* **Excerpted data**:

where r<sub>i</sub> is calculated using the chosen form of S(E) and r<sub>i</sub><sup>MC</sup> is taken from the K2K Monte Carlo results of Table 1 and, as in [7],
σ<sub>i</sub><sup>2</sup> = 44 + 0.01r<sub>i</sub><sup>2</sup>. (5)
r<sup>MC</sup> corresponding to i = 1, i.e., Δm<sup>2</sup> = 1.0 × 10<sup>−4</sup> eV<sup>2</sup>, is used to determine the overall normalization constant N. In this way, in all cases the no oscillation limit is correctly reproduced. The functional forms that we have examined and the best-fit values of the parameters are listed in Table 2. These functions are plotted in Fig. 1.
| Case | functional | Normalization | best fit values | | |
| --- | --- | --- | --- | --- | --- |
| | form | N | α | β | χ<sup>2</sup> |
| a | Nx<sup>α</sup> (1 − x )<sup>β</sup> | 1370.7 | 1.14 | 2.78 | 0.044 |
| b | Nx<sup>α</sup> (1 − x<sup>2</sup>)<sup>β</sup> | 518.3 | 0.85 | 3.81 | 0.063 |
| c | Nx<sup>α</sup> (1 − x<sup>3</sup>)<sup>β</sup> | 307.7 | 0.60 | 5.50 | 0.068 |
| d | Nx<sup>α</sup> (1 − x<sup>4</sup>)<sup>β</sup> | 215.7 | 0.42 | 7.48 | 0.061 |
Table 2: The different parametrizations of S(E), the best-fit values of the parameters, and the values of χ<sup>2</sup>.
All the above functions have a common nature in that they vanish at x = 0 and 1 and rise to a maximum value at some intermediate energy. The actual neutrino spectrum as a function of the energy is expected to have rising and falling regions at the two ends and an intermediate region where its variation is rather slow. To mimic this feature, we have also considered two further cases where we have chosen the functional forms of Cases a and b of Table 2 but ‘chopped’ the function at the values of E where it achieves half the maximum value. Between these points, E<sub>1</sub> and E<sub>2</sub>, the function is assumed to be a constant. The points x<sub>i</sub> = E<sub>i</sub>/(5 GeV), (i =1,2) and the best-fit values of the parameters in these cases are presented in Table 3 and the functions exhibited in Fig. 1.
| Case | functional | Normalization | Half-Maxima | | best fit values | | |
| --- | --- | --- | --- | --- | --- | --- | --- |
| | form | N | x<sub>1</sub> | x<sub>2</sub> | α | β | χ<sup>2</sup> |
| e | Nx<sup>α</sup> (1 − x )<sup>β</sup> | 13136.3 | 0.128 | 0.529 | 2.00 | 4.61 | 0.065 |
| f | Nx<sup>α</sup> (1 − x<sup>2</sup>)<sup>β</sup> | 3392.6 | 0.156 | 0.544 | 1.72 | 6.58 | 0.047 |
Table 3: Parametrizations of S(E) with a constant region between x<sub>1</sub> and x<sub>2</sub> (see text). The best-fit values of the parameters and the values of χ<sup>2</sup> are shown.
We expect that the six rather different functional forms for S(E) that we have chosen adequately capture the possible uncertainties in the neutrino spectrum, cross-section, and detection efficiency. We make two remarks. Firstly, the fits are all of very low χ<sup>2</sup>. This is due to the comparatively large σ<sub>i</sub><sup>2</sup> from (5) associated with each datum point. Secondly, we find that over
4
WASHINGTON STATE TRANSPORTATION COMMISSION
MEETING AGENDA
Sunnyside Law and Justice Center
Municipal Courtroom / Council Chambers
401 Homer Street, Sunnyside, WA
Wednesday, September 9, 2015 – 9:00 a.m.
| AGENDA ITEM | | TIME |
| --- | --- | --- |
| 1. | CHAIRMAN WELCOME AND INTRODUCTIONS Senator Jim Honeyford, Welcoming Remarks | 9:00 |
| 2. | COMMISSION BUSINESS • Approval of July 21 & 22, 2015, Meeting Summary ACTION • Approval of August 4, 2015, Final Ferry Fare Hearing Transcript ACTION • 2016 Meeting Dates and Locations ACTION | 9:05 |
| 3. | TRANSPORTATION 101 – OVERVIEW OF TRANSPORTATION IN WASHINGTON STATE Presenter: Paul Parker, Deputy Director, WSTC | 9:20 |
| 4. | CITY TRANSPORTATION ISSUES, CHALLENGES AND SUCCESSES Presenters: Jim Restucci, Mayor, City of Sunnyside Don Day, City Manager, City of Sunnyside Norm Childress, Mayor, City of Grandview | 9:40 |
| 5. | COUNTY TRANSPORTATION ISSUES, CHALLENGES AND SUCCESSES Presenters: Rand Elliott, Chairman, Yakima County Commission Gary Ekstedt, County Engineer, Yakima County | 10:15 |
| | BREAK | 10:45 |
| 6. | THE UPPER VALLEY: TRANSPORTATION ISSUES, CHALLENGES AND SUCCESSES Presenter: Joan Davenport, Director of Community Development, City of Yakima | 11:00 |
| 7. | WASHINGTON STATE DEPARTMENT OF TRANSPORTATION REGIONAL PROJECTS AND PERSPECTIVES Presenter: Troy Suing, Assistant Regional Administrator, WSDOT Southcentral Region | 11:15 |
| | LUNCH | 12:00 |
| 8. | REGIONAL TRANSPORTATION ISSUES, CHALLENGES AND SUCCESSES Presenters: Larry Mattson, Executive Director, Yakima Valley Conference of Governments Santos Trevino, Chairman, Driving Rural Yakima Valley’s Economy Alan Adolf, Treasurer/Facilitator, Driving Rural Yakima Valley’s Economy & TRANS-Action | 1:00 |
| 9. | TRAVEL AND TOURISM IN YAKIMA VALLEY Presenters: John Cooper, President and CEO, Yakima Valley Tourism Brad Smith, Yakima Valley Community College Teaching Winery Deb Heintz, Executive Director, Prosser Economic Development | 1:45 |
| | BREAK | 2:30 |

* **How to complete this task**: In the listing above, find the line with "We expect that" and the line with "Yakima | 11:00 |"; set down exactly those two lines and every line between them, nothing more.

* **Solution**:
We expect that the six rather different functional forms for S(E) that we have chosen adequately capture the possible uncertainties in the neutrino spectrum, cross-section, and detection efficiency. We make two remarks. Firstly, the fits are all of very low χ<sup>2</sup>. This is due to the comparatively large σ<sub>i</sub><sup>2</sup> from (5) associated with each datum point. Secondly, we find that over
4
WASHINGTON STATE TRANSPORTATION COMMISSION
MEETING AGENDA
Sunnyside Law and Justice Center
Municipal Courtroom / Council Chambers
401 Homer Street, Sunnyside, WA
Wednesday, September 9, 2015 – 9:00 a.m.
| AGENDA ITEM | | TIME |
| --- | --- | --- |
| 1. | CHAIRMAN WELCOME AND INTRODUCTIONS Senator Jim Honeyford, Welcoming Remarks | 9:00 |
| 2. | COMMISSION BUSINESS • Approval of July 21 & 22, 2015, Meeting Summary ACTION • Approval of August 4, 2015, Final Ferry Fare Hearing Transcript ACTION • 2016 Meeting Dates and Locations ACTION | 9:05 |
| 3. | TRANSPORTATION 101 – OVERVIEW OF TRANSPORTATION IN WASHINGTON STATE Presenter: Paul Parker, Deputy Director, WSTC | 9:20 |
| 4. | CITY TRANSPORTATION ISSUES, CHALLENGES AND SUCCESSES Presenters: Jim Restucci, Mayor, City of Sunnyside Don Day, City Manager, City of Sunnyside Norm Childress, Mayor, City of Grandview | 9:40 |
| 5. | COUNTY TRANSPORTATION ISSUES, CHALLENGES AND SUCCESSES Presenters: Rand Elliott, Chairman, Yakima County Commission Gary Ekstedt, County Engineer, Yakima County | 10:15 |
| | BREAK | 10:45 |
| 6. | THE UPPER VALLEY: TRANSPORTATION ISSUES, CHALLENGES AND SUCCESSES Presenter: Joan Davenport, Director of Community Development, City of Yakima | 11:00 |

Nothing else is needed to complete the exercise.